In its January 2015 issue, Partner Abuse, a peer-reviewed scholarly journal published by Springer Publishing Company, focuses on intimate partner abuse (PA) among Lesbian, Gay, Bisexual, Transgender and Queer communities. Contemporary research finds rates of PA to be comparable or between same-sex and opposite-sex couples, and therefore a problem worthy of serious attention. According to the National Intimate Partner and Sexual Violence Survey (NISVS) national study (Walters, Chen, & Breiding, 2013, January), 43.8% of women identifying as lesbians reported to have been physically assaulted, stalked, or raped by an intimate partner at some point during their lifetime, compared to 35.0% of heterosexual women, 29.0% of heterosexual men, and 26.0% of gay men. The highest rates of physical PA were reported by bisexual women, at 61.1%. Bisexual women also reported the highest lifetime rates of expressive and controlling psychological abuse victimization (76.2%), followed by lesbian women (63.0%), gay men (59.6%), bisexual men (53.0%), and heterosexual men (49.3%), with the lowest rates reported by heterosexual women, at 47.5%.
While PA victims in opposite-sex relationships (especially men) are not always able to get the help they need, services for LGBTQ individuals are even harder to find. Research indicates that gays and lesbians involved in violent relationships seek help at a far lower rate than do heterosexual couples, partly due to ignorance and homophobic societal attitudes. In the United States, according to Brown and Groscup (2009), “14 states have domestic violence laws on the books that apply only to ‘household members,’ and six states (Delaware, Louisiana, Montana, New York, South Carolina,and Virginia) explicitly deny protection to gay and lesbian relationships (National Gay & Lesbian Task Force, 2005)” (p. 93). These attitudes are often shared by law enforcement officers, who may dismiss gay and lesbian battering as either mutual, or posing no great physical danger, and, therefore, not as important as battering opposite-sex couples. (Wolff & Cokely, 2007). In one national study, about 45% of same-sex victims who had contacted a hotline after being abused said that the police had been either indifferent or outright hostile, and 14.5% felt sufficiently distressed by the response to report police misconduct (National Coalition of Antiviolence Programs, 2011). In another study, LGBTQ victims who had previously reported same-sex PV victimization had significantly stronger perceptions of police homophobia than non-victims (Guadalupe-Diaz, in press, 2014).

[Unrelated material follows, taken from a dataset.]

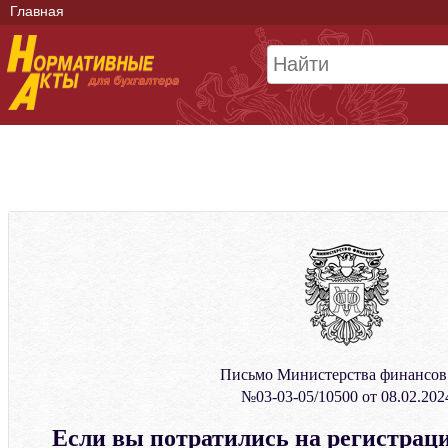
Главная
Письмо Министерства финансо
№03-03-05/10500 от 08.02.202
Если вы потратились на регистрац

Research is scant on PA among transgender populations. In the January, 2015 special issue of Partner Abuse, Julia Walker reviews the literature on a relatively invisible issue of IPV among trans couples. She investigates trans people’s vulnerabilities to IPV and reviews the literature pertaining to trans-people in relation to IPV and other violence, health, and public relations, as well as experience with law enforcement agencies and judiciary to help identify issues that can be relevant to this population. She brings to the forefront the neglect of provisions for transgender people and the societal transphobic and heterosexist attitudes that lead to greater difficulties for trans people who experience IPV. Walker suggests additional research is needed on the relationship between the criminal justice system and the trans community, and advises that transgender information is included in legal documents—but policy makers and service providers, she points out, still adhere to a heterosexist gendered view and until that is recognized these difficulties will continue. Loree Cook Daniels identifies how power and control interacts with our heterosexist beliefs and applies this specifically to trans gender relationships. Cook Daniels notes that couples with at least one transgender or gender-non-conforming partner have more commonalities than differences with non-transgender couples, but some of those differences are highly significant, and magnified by heterosexist beliefs about oppression, IPV, sex, and gender. Daniels believes trans people are also overlooked because professionals lack the information necessary to address differences of trans and non-trans couples.